Ação necessária 1 :: Segundo o trecho sobre o ensino da Economia, o que terá agudizado esse processo em Portugal?
Ação necessária 2 :: Continue o trecho sobre o ensino e a investigação em Economia a partir da última frase apresentada.

Trecho selecionado ::
────────────────────────────────────────
A explicação para esta situação vem sendo discutida há vários anos. É um mal global, mas em Portugal o processo de Bolonha terá agudizado este processo. Com a concentração dos cursos, a maioria das disciplinas diferenciadoras simplesmente desapareceu. Não é de estranhar que, por esse mundo fora, se tenham generalizado organizações de estudantes de Economia a pedirem um outro ensino da Economia [1].

Também na investigação em Economia, se tem assistido a um estreitamento das dimensões subjacentes ao campo da Economia. Ainda que a situação na investigação seja distinta e mais plural, a avaliação neste campo tem seguido balizas semelhantes ao Ensino, continuando ainda assim a sobrevalorizar a utilização de uma teoria dominante e de uma metodologia única.

O público em geral ficaria espantado se soubesse que muita da investigação financiada em Economia deixa sistematicamente de fora aspetos essenciais ao funcionamento das economias por não seguirem essa matriz dominante. Aspetos como as relações entre os atores, as especificidades territoriais, as características socioculturais ou até as diferentes interpretações que os atores atribuem à multiplicidade de realidade(s) económica(s). É por isso que muitas áreas da economia são hoje alvo da atenção não só de economistas, mas também de outros cientistas sociais.

Neste contexto, surgem pelo mundo movimentos de economistas e outros cientistas sociais que apelam ao ressurgimento da Economia Política.
────────────────────────────────────────
Itens fornecidos ::

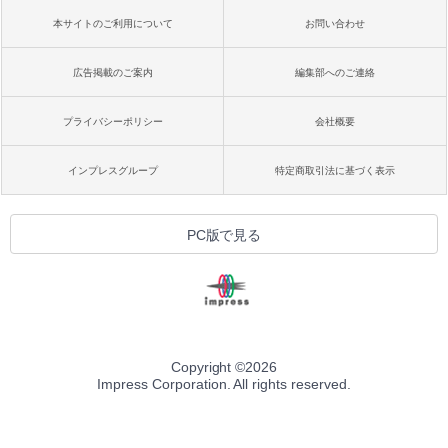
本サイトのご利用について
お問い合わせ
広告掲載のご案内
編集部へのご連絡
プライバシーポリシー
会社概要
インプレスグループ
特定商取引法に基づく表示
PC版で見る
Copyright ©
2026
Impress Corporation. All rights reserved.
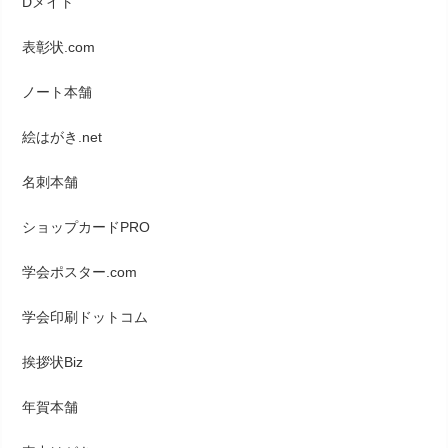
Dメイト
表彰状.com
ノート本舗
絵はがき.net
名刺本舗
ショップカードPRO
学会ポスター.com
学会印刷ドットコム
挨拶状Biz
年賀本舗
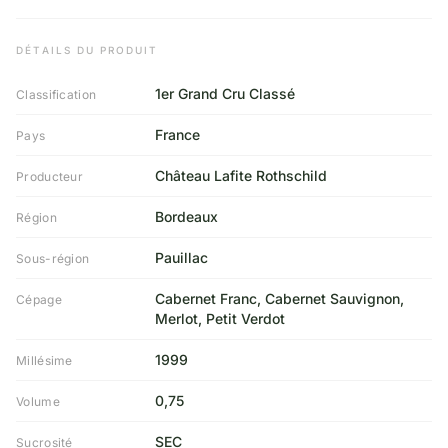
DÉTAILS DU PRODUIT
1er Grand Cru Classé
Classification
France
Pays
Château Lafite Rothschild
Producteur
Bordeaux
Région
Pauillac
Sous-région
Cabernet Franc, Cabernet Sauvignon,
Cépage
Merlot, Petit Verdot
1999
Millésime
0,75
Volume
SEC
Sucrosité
────────────────────────────────────────
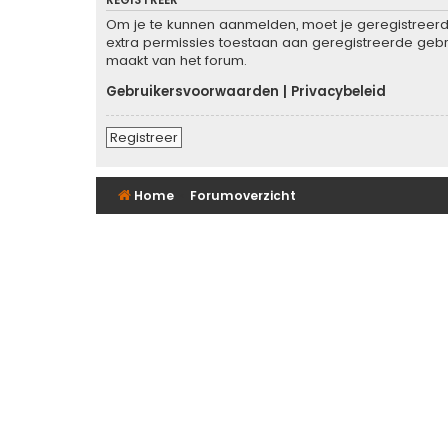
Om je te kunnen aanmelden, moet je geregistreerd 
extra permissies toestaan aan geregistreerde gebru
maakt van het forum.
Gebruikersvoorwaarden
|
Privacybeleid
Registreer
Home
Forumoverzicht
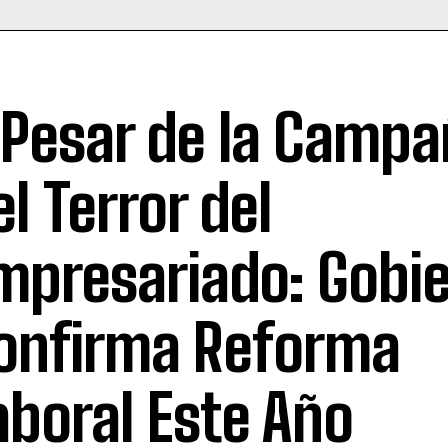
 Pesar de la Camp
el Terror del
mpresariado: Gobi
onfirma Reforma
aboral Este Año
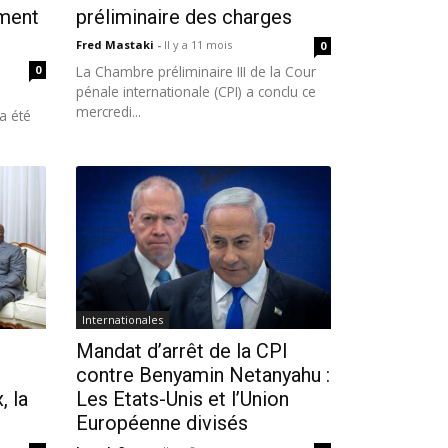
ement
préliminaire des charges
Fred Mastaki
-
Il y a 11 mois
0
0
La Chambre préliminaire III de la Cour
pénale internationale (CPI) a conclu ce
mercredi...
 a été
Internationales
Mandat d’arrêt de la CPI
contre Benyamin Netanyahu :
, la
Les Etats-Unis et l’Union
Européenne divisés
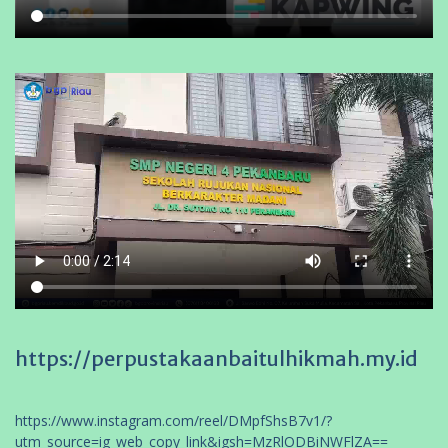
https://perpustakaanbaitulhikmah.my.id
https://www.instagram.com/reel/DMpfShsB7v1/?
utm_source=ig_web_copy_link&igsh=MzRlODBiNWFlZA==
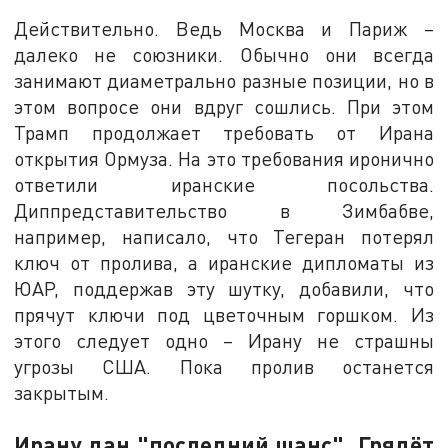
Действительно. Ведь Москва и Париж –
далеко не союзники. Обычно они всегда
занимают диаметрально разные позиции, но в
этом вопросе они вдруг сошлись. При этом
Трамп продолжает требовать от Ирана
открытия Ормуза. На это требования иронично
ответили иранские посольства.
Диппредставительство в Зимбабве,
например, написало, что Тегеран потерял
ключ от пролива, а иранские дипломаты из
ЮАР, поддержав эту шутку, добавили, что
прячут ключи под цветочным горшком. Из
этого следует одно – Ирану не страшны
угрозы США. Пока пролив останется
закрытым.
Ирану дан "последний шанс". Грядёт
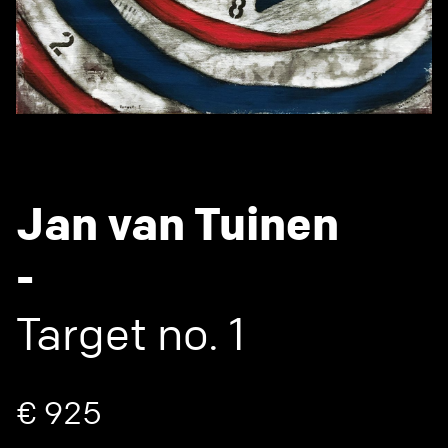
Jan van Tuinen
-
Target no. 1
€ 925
────────────────────────────────────────
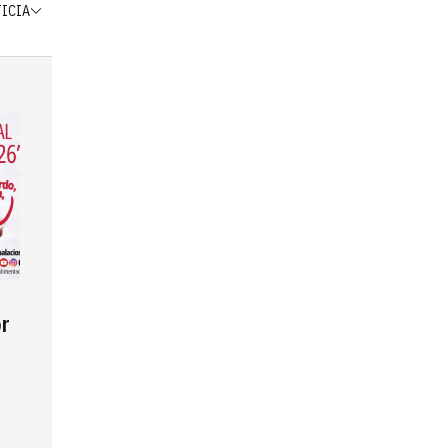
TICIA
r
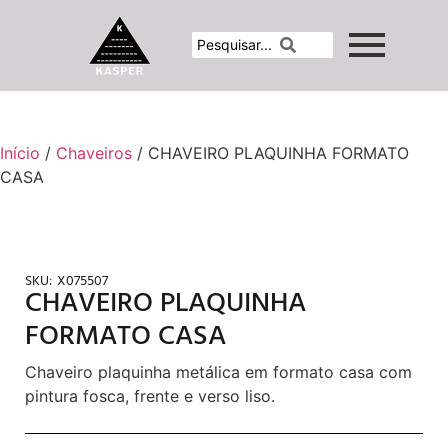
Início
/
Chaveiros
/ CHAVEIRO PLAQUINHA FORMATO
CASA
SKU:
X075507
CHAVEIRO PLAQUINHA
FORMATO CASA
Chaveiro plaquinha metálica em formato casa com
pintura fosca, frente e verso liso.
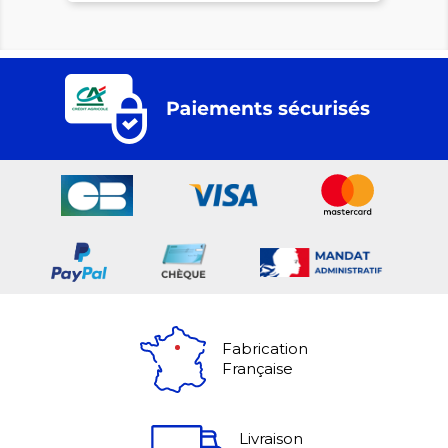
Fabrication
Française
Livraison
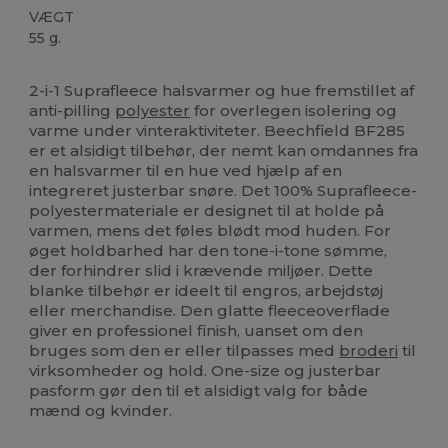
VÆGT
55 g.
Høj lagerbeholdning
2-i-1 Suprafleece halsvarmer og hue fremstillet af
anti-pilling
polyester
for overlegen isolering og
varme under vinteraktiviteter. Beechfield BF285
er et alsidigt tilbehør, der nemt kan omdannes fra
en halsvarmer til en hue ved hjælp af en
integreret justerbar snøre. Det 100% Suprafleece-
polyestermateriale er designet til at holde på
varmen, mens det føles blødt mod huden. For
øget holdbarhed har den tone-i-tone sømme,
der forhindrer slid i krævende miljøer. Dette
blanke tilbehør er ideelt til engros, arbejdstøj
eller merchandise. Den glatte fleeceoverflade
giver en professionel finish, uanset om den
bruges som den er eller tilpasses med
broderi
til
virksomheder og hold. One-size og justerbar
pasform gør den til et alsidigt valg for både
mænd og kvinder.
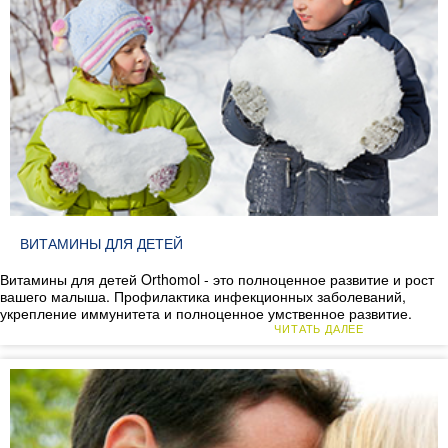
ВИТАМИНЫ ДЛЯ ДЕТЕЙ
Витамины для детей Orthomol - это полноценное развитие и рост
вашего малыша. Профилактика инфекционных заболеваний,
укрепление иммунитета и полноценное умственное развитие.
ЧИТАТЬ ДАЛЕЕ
────────────────────────────────────────
Resultado 1 :: O processo de Bolonha.

Resultado 2 ::
A Economia Política remete para a disciplina plural que se centra na economia substantiva enquanto objeto de estudo. Era a disciplina que os pensadores clássicos da ciência económica como Adam Smith, David Ricardo ou Karl Marx responderiam que estudavam se lhes pudéssemos perguntar.

No entanto, o final do século XIX e o início do século XX trouxeram uma grande bifurcação no estudo das economias. Um conjunto de investigadores inspirados pela física e a mecânica, com as suas ferramentas quantitativas e formalismo matemático, invadiu o campo sobre o estudo das economias, reconfigurando a noção de valor e centrando nos mercados o funcionamento dos mecanismos para uma provisão eficiente. Esta corrente designada de marginalista, na busca de uma ciência económica pura, veio estabelecer as bases da escola neoclássica, que se tornou dominante.

A Economia passou a ser entendida como a ciência que estuda o comportamento humano como uma relação entre fins e meios escassos que têm usos alternativos [2]. Com isto deixa para outros cientistas sociais ou economistas menos alinhados o estudo da economia substantiva. A economia impura.

Em Portugal, este movimento concorreu para a criação da Associação Portuguesa de Economia Política em 2017. Reúne um leque alargado de cientistas sociais que estuda a economia na sua complexidade, os processos e resultados económicos nos seus contextos institucionais, históricos e geográficos, configurados por fatores de ordem social, política, jurídica, cultural, tecnológica e ecológica.

O Encontro Anual de Economia Política é o seu principal momento de reunião. Este ano subordinado na sua quinta edição à compreensão das “Vulnerabilidades e transformações sociais e económicas” [3].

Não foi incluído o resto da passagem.